## Task
Copy out the rows below, from the line containing "r Fiscal da" through the line containing "KHÁCH HÀNG ĐÁNH GIÁ", inclusive. Omit the pictures from your answer.

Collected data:

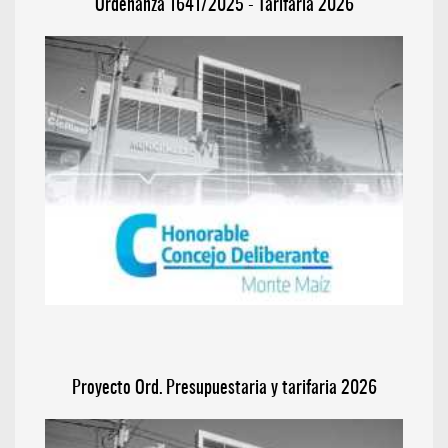
Ordenanza 1641/2025 - Tarifaria 2026
Proyecto Ord. Presupuestaria y tarifaria 2026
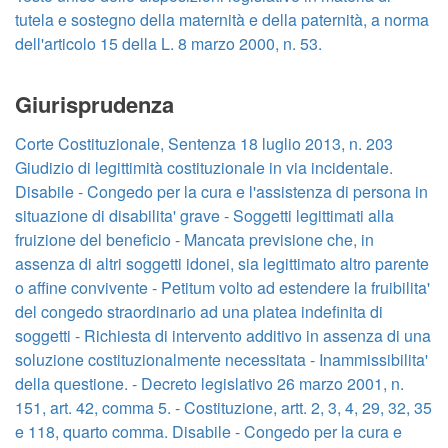
tutela e sostegno della maternità e della paternità, a norma
dell'articolo 15 della L. 8 marzo 2000, n. 53.
Giurisprudenza
Corte Costituzionale, Sentenza 18 luglio 2013, n. 203
Giudizio di legittimità costituzionale in via incidentale.
Disabile - Congedo per la cura e l'assistenza di persona in
situazione di disabilita' grave - Soggetti legittimati alla
fruizione del beneficio - Mancata previsione che, in
assenza di altri soggetti idonei, sia legittimato altro parente
o affine convivente - Petitum volto ad estendere la fruibilita'
del congedo straordinario ad una platea indefinita di
soggetti - Richiesta di intervento additivo in assenza di una
soluzione costituzionalmente necessitata - Inammissibilita'
della questione. - Decreto legislativo 26 marzo 2001, n.
151, art. 42, comma 5. - Costituzione, artt. 2, 3, 4, 29, 32, 35
e 118, quarto comma. Disabile - Congedo per la cura e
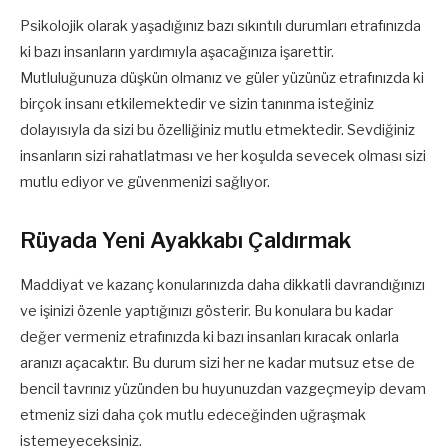
Psikolojik olarak yaşadığınız bazı sıkıntılı durumları etrafınızda
ki bazı insanların yardımıyla aşacağınıza işarettir.
Mutluluğunuza düşkün olmanız ve güler yüzünüz etrafınızda ki
birçok insanı etkilemektedir ve sizin tanınma isteğiniz
dolayısıyla da sizi bu özelliğiniz mutlu etmektedir. Sevdiğiniz
insanların sizi rahatlatması ve her koşulda sevecek olması sizi
mutlu ediyor ve güvenmenizi sağlıyor.
Rüyada Yeni Ayakkabı Çaldırmak
Maddiyat ve kazanç konularınızda daha dikkatli davrandığınızı
ve işinizi özenle yaptığınızı gösterir. Bu konulara bu kadar
değer vermeniz etrafınızda ki bazı insanları kıracak onlarla
aranızı açacaktır. Bu durum sizi her ne kadar mutsuz etse de
bencil tavrınız yüzünden bu huyunuzdan vazgeçmeyip devam
etmeniz sizi daha çok mutlu edeceğinden uğraşmak
istemeyeceksiniz.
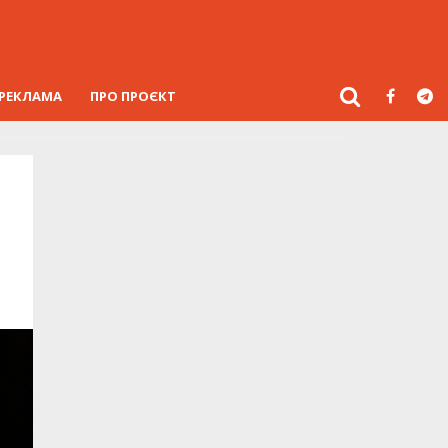
РЕКЛАМА
ПРО ПРОЄКТ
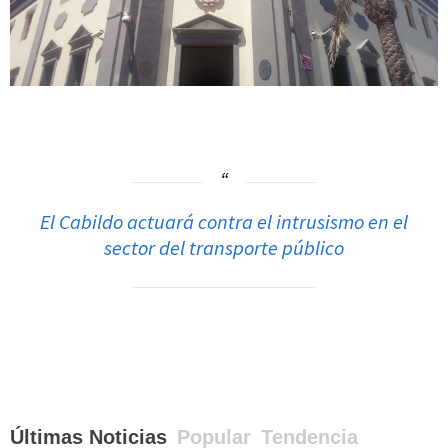
El Cabildo actuará contra el intrusismo en el
sector del transporte público
Últimas Noticias
Popular
Tendencia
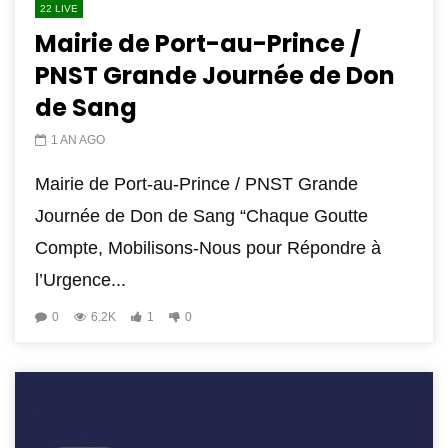
22 LIVE
Mairie de Port-au-Prince /
PNST Grande Journée de Don
de Sang
1 AN AGO
Mairie de Port-au-Prince / PNST Grande
Journée de Don de Sang “Chaque Goutte
Compte, Mobilisons-Nous pour Répondre à
l’Urgence...
0
6.2K
1
0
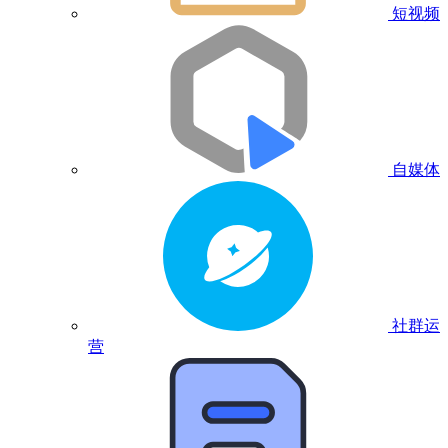
短视频
自媒体
社群运
营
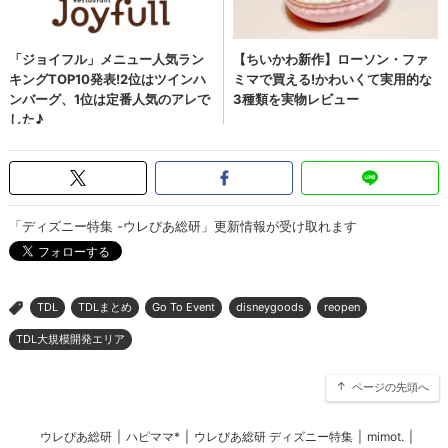
「ディズニー特集 -ウレぴあ総研」更新情報が受け取れます
TDL
TDLまとめ
Go To Event
disneygoods
reopen
>
TDL大規模開発エリア
ページの先頭へ
ウレぴあ総研
|
ハピママ*
|
ウレぴあ総研 ディズニー特集
|
mimot.
|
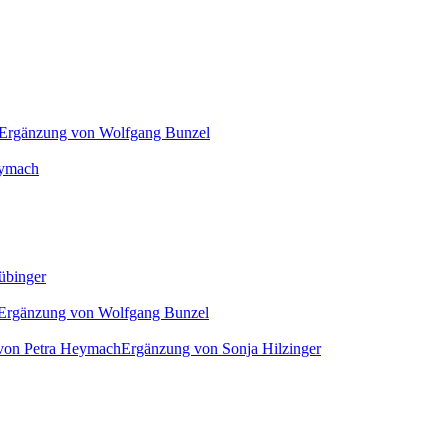
Ergänzung von Wolfgang Bunzel
eymach
übinger
Ergänzung von Wolfgang Bunzel
von Petra Heymach
Ergänzung von Sonja Hilzinger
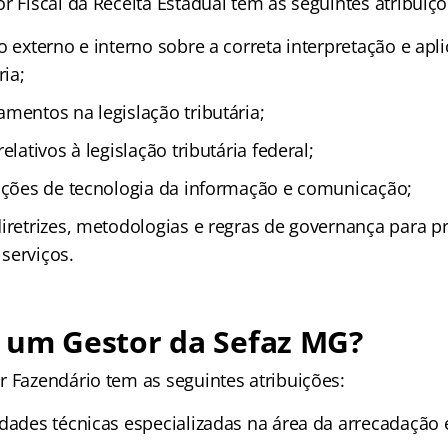
r Fiscal da Receita Estadual tem as seguintes atribuiçõ
o externo e interno sobre a correta interpretação e apl
ria;
mentos na legislação tributária;
elativos à legislação tributária federal;
 ações de tecnologia da informação e comunicação;
diretrizes, metodologias e regras de governança para p
serviços.
z um Gestor da Sefaz MG?
r Fazendário tem as seguintes atribuições:
dades técnicas especializadas na área da arrecadação e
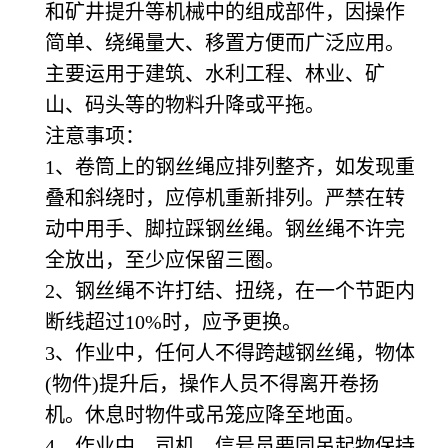
和矿井提升等机械中的组成部件，因操作
简单、绕绳量大、移置方便而广泛应用。
主要运用于建筑、水利工程、林业、矿
山、码头等的物料升降或平拖。
注意事项：
1
、卷筒上的钢丝绳应排列整齐，如发现重
叠和斜绕时，应停机重新排列。严禁在转
动中用手、脚拉踩钢丝绳。钢丝绳不许完
全放出，至少应保留三圈。
2
、钢丝绳不许打结、扭绕，在一个节距内
断线超过10%时，应予更换。
3
、作业中，任何人不得跨越钢丝绳，物体
(物件)提升后，操作人员不得离开卷扬
机。休息时物件或吊笼应降至地面。
4
、作业中，司机、信号员要同吊起物保持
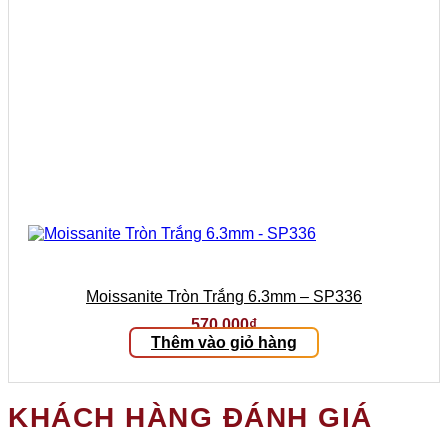
Moissanite Tròn Trắng 6.3mm – SP336
570.000
₫
Thêm vào giỏ hàng
KHÁCH HÀNG ĐÁNH GIÁ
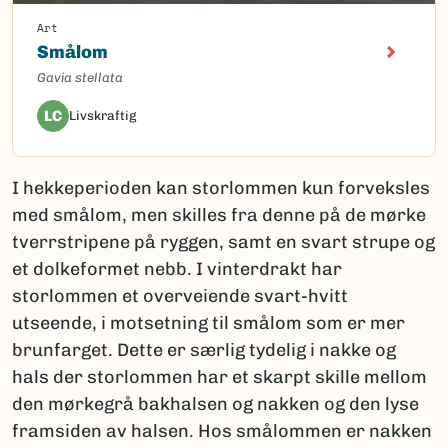
Art
Smålom
Gavia stellata
LC
Livskraftig
I hekkeperioden kan storlommen kun forveksles
med smålom, men skilles fra denne på de mørke
tverrstripene på ryggen, samt en svart strupe og
et dolkeformet nebb. I vinterdrakt har
storlommen et overveiende svart-hvitt
utseende, i motsetning til smålom som er mer
brunfarget. Dette er særlig tydelig i nakke og
hals der storlommen har et skarpt skille mellom
den mørkegrå bakhalsen og nakken og den lyse
framsiden av halsen. Hos smålommen er nakken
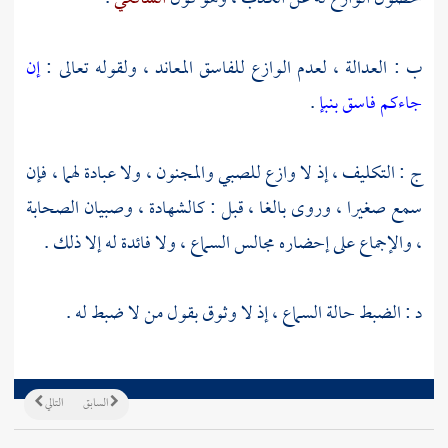
ب : العدالة ، لعدم الوازع للفاسق المعاند ، ولقوله تعالى :
إن
جاءكم فاسق بنبإ
.
ج : التكليف ، إذ لا وازع للصبي والمجنون ، ولا عبادة لهما ، فإن
سمع صغيرا ، وروى بالغا ، قبل : كالشهادة ، وصبيان الصحابة
، والإجماع على إحضاره مجالس السماع ، ولا فائدة له إلا ذلك .
د : الضبط حالة السماع ، إذ لا وثوق بقول من لا ضبط له .
السابق
التالي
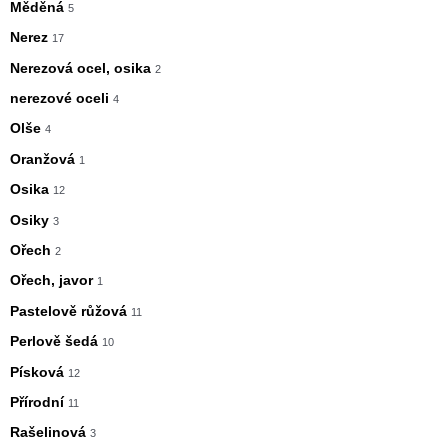
Měděná
5
Nerez
17
Nerezová ocel, osika
2
nerezové oceli
4
Olše
4
Oranžová
1
Osika
12
Osiky
3
Ořech
2
Ořech, javor
1
Pastelově růžová
11
Perlově šedá
10
Písková
12
Přírodní
11
Rašelinová
3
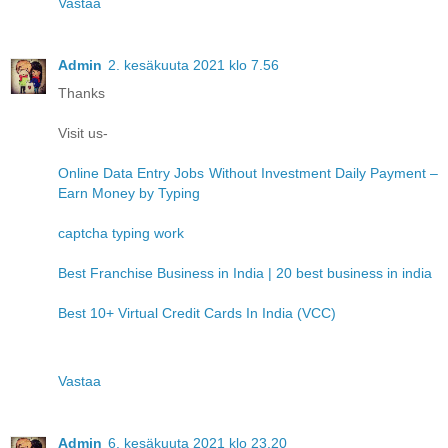
Vastaa
Admin
2. kesäkuuta 2021 klo 7.56
Thanks
Visit us-
Online Data Entry Jobs Without Investment Daily Payment –
Earn Money by Typing
captcha typing work
Best Franchise Business in India | 20 best business in india
Best 10+ Virtual Credit Cards In India (VCC)
Vastaa
Admin
6. kesäkuuta 2021 klo 23.20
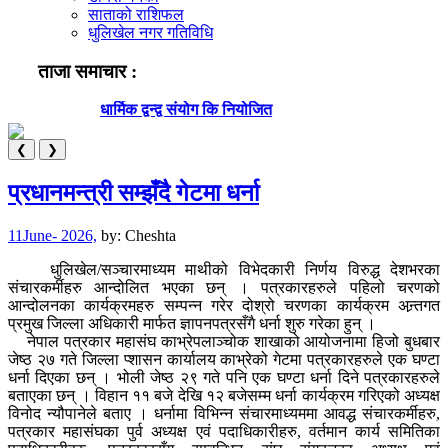
साताको राशिफल
धुलिखेल नगर गतिविधि
ताजा समाचार :
धार्मिक द्वन्द्व संयोग कि नियोजित
❮
❯
प्रधानमन्त्री सम्झँदै गेटमा धर्ना
11June- 2026,
by:
Cheshta
धुलिखेल/सञ्चारमाध्यम माथीको विभेदकारी निर्णय विरुद्ध देशभरका
संचारकर्मीहरु आन्दोलित भएका छन् । पत्रकारहरुले पहिलो चरणको
आन्दोलनका कार्यक्रमहरु सम्पन्न गरेर दोश्रो चरणका कार्यक्रम अन्र्तगत
प्रमुख जिल्ला अधिकारी मार्फत ज्ञापनपत्रसँगै धर्ना शुरु गरेका हुन् ।
नेपाल पत्रकार महासंघ काभ्रेपलाञ्चोक शाखाको आयोजनामा हिजो बुधबार
जेष्ठ २७ गते जिल्ला प्शासन कार्यालय काभ्रेको गेटमा पत्रकारहरुले एक घण्टा
धर्ना दिएका छन् । भोली जेष्ठ २९ गते पनि एक घण्टा धर्ना दिने पत्रकारहरुले
बताएका छन् । विहान ११ बजे देखि १२ बजेसम्म धर्ना कार्यक्रम गरिएको अध्यक्ष
विनोद न्यौपानेले बताए । धर्नामा विभिन्न संचारमाध्यममा आवद्ध संचारकर्मीहरु,
पत्रकार महासंघका पुर्व अध्यक्ष एवं पदाधिकारीहरु, वर्तमान कार्य समितिका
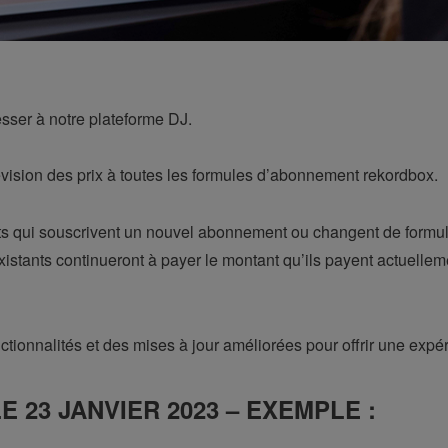
esser à notre plateforme DJ.
vision des prix à toutes les formules d’abonnement rekordbox.
ts qui souscrivent un nouvel abonnement ou changent de formule
istants continueront à payer le montant qu’ils payent actuellemen
ctionnalités et des mises à jour améliorées pour offrir une expé
 23 JANVIER 2023 – EXEMPLE :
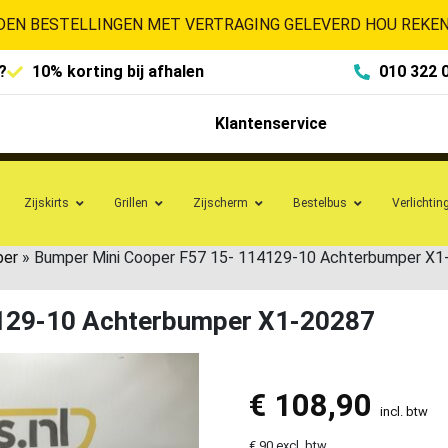
EN BESTELLINGEN MET VERTRAGING GELEVERD HOU REKENI
?
10% korting bij afhalen
010 322 
Klantenservice
Zijskirts
Grillen
Zijscherm
Bestelbus
Verlichtin
per
»
Bumper Mini Cooper F57 15- 114129-10 Achterbumper X1
4129-10 Achterbumper X1-20287
€
108,90
incl. btw
€ 90 excl. btw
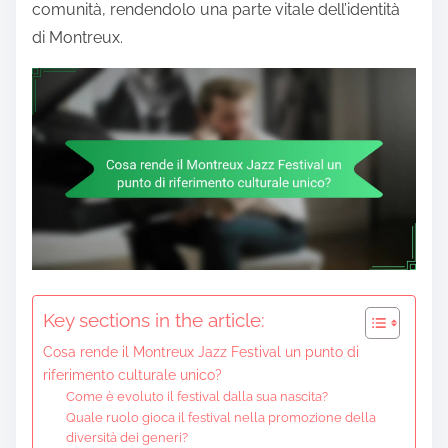
comunità, rendendolo una parte vitale dell’identità
di Montreux.
Key sections in the article:
Cosa rende il Montreux Jazz Festival un punto di
riferimento culturale unico?
Come è evoluto il festival dalla sua nascita?
Quale ruolo gioca il festival nella promozione della
diversità dei generi?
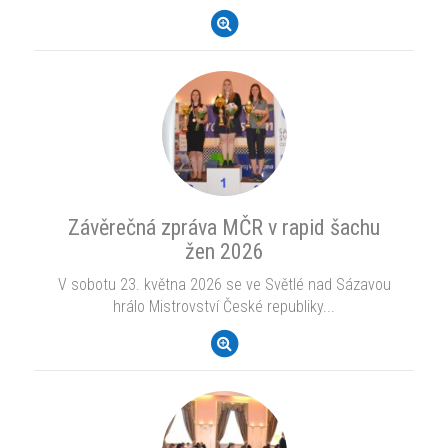
Závěrečná zpráva MČR v rapid šachu
žen 2026
V sobotu 23. května 2026 se ve Světlé nad Sázavou
hrálo Mistrovství České republiky...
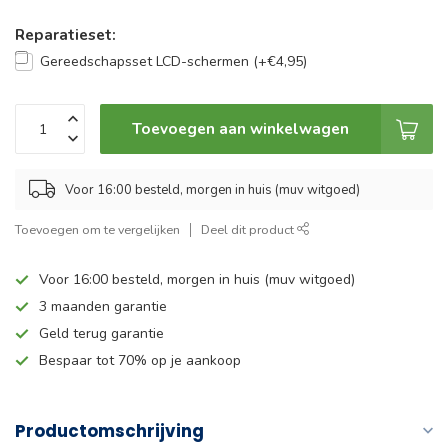
Reparatieset:
Gereedschapsset LCD-schermen (+€4,95)
Toevoegen aan winkelwagen
Voor 16:00 besteld, morgen in huis (muv witgoed)
Toevoegen om te vergelijken
Deel dit product
Voor 16:00 besteld, morgen in huis (muv witgoed)
3 maanden garantie
Geld terug garantie
Bespaar tot 70% op je aankoop
Productomschrijving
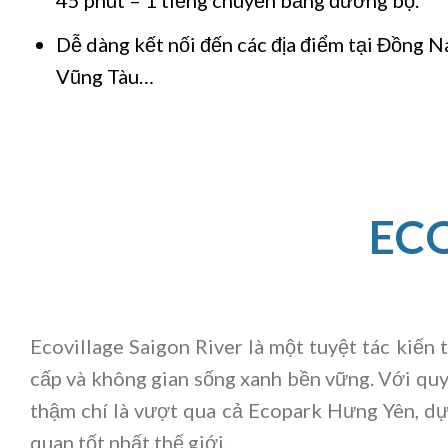
Dễ dàng kết nối đến các địa điểm tại Đồng N
Vũng Tàu…
EC
Ecovillage Saigon River là một tuyệt tác kiến
cấp và không gian sống xanh bền vững. Với quy
thậm chí là vượt qua cả Ecopark Hưng Yên, dự 
quan tốt nhất thế giới.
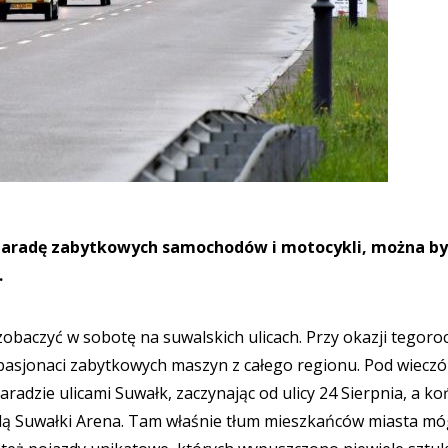
az paradę zabytkowych samochodów i motocykli, można by
.
baczyć w sobotę na suwalskich ulicach. Przy okazji tegoro
pasjonaci zabytkowych maszyn z całego regionu. Pod wieczó
radzie ulicami Suwałk, zaczynając od ulicy 24 Sierpnia, a ko
halą Suwałki Arena. Tam właśnie tłum mieszkańców miasta mó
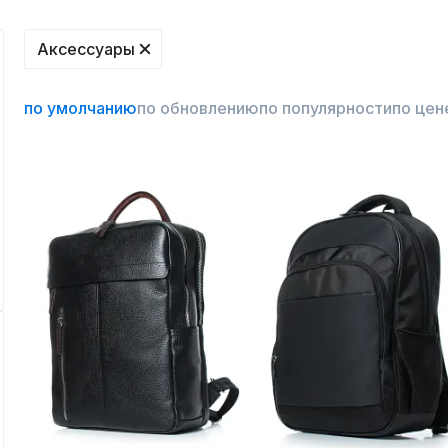
Аксессуары
по умолчанию
по обновлению
по популярности
по цен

## Solution to this task
r Fiscal da Receita Estadual tem as seguintes atribuiçõ
o externo e interno sobre a correta interpretação e apl
ria;
mentos na legislação tributária;
elativos à legislação tributária federal;
 ações de tecnologia da informação e comunicação;
diretrizes, metodologias e regras de governança para p
serviços.
z um Gestor da Sefaz MG?
r Fazendário tem as seguintes atribuições:
dades técnicas especializadas na área da arrecadação e
和矿井提升等机械中的组成部件，因操作
简单、绕绳量大、移置方便而广泛应用。
主要运用于建筑、水利工程、林业、矿
山、码头等的物料升降或平拖。
注意事项：
1
、卷筒上的钢丝绳应排列整齐，如发现重
叠和斜绕时，应停机重新排列。严禁在转
动中用手、脚拉踩钢丝绳。钢丝绳不许完
全放出，至少应保留三圈。
2
、钢丝绳不许打结、扭绕，在一个节距内
断线超过10%时，应予更换。
3
、作业中，任何人不得跨越钢丝绳，物体
(物件)提升后，操作人员不得离开卷扬
机。休息时物件或吊笼应降至地面。
4
、作业中，司机、信号员要同吊起物保持
Moissanite Tròn Trắng 6.3mm – SP336
570.000
₫
Thêm vào giỏ hàng
KHÁCH HÀNG ĐÁNH GIÁ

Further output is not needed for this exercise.